Routine PSA prostate cancer test not recommended
No major medical group recommends routine PSA blood tests to check men for prostate cancer, and now a U.S. government panel is saying they do more harm than good and healthy men should no longer receive the tests as part of routine cancer screening.
The panel's guidelines had long advised men over 75 to forgo the tests and the new recommendation extends that do-not-screen advice to healthy men of all ages.
The recommendation by the U.S. Preventive Services Task Force, being made public on Friday, will not come as a surprise to cancer specialists.
Yet, most men over 50 have had at least one PSA blood test, the assumption being that finding cancer early is always a good thing.
Not so, said Dr. Virginia Moyer of the Baylor College of Medicine, who heads the task force.
"We have put a huge amount of time, effort and energy into PSA screening and that time, effort and energy, that passion, should be going into finding a better test instead of using a test that doesn't work," Moyer told The Associated Press late Thursday.
Too much PSA, or prostate-specific antigen, in the blood only sometimes signals prostate cancer is brewing. It also can mean a benign enlarged prostate or an infection. Worse, screening often detects small tumours that will prove too slow-growing to be deadly.
The task force analyzed all the previous research on this subject, including five major studies, to evaluate whether routine screening reduces deaths from prostate cancer. The conclusion: There's little if any mortality benefit.

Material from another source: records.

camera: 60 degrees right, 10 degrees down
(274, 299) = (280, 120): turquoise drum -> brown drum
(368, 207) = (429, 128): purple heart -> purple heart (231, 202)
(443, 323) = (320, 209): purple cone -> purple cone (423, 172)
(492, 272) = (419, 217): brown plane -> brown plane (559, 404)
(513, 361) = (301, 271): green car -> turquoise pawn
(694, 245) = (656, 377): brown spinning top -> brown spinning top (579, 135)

But there is harm from routine screening: impotence, incontinence, infections, even death that can come from the biopsies, surgery and radiation, Moyer said.
Balanced information needed, cancer society says
One study estimated two of every five men whose prostate cancer was caught through a PSA test had tumours too slow-growing to ever be a threat.

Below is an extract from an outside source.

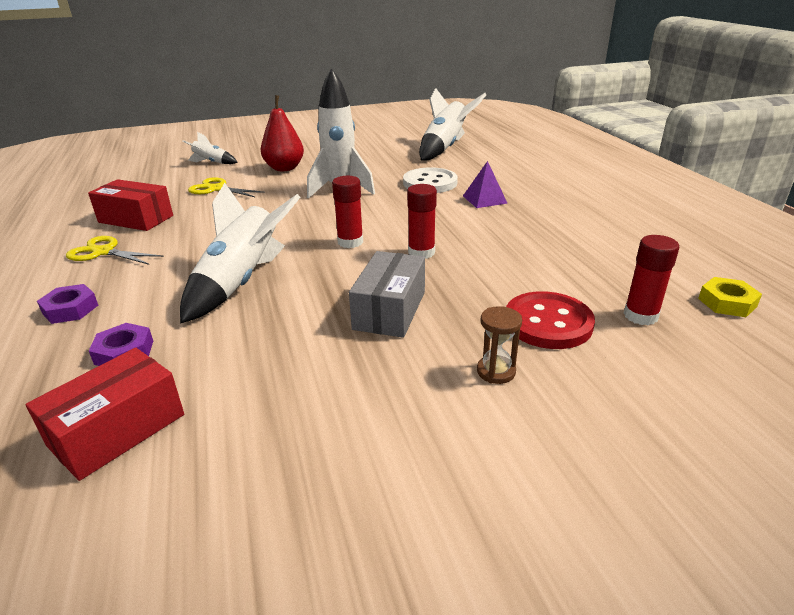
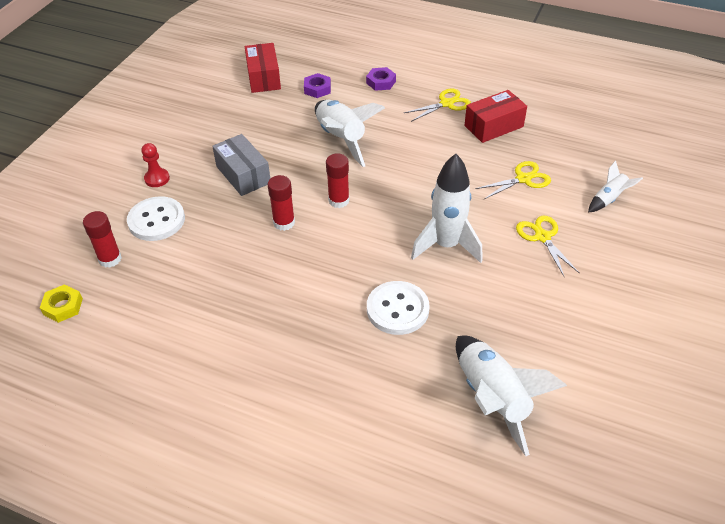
camera: 130 degrees right, 15 degrees up
(284, 168) = (542, 237): red pear -> yellow scissors
(484, 199) = (321, 317): purple pyramid -> none
(496, 371) = (157, 178): brown hourglass -> red pawn
(548, 323) = (156, 220): red button -> white button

Yet, Moyer said, 30 per cent of men who are treated for PSA-discovered prostate cancer suffer significant side-effects, sometimes death, from the resulting treatment.

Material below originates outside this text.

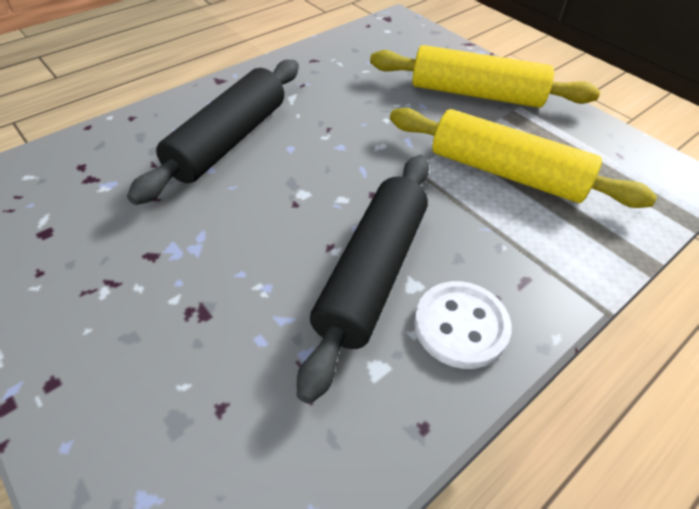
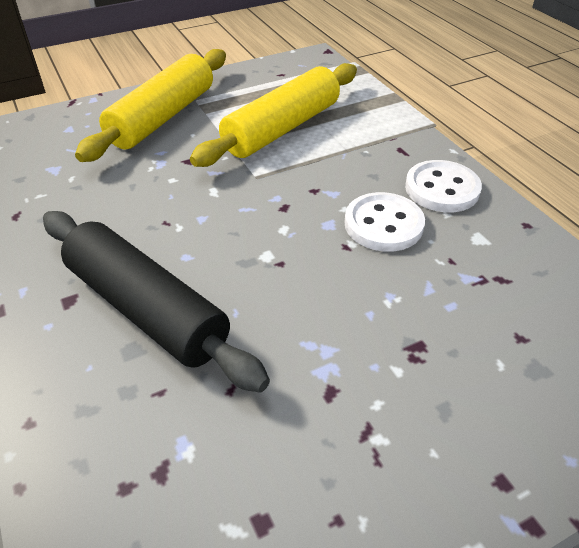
camera: 75 degrees left, 5 degrees down
(372, 273) = (383, 224): black rolling pin -> white button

About a third of men ages 40 to 60 have brewing prostate cancer but "the huge majority of them will never know it in their lifetime if they are not screened," she added.
The task force previously had considered the evidence for or against PSA screening inconclusive. The new recommendation says not to routinely screen. That recommendation is a draft that is open for public comment beginning next week.
"We have been long concerned, and it has been apparent for some years, that some supporters of prostate cancer screening have overstated, exaggerated and in some cases misled men about the evidence supporting its effectiveness," said Dr. Otis Brawley of the American Cancer Society in a statement. "We need balanced, truthful information to be made widely available to physicians and patients when making important health decisions."
Varied opinions in Canada
The society had not seen the new recommendation yet, but has long advised men to consider the pros and cons of PSA screening before deciding on their own.
In Canada, there are varied opinions on PSA testing among patient and health-care professionals.
"Our Canadian approach …has been to yes, do the PSA test, yes do the biopsy of those men because we want to help those who are destined to die early from the disease by finding it early, but not overtreating those men who exhibit features that suggest they don't need to be treated," said Dr. Neil Fleshner, a urologist at the University Health Network and Princess Margaret Hospital in Toronto.
The Canadian Cancer Society's website said research does not clearly show if the benefits of testing for prostate cancer outweigh the harms.
"We recommend that you talk to your doctor about your risk for prostate cancer and about the benefits and harms of early detection," the society said.
Prostate Cancer Canada said men should talk to their doctors starting at age 40 to establish a baseline PSA and then a screening schedule depending on risk level.
The Canadian Task Force on Preventive Health Care, the counterpart to the U.S. Preventive Services Task Force, last reported in 1994. At that time, it found insufficient evidence to support the need for PSA screening.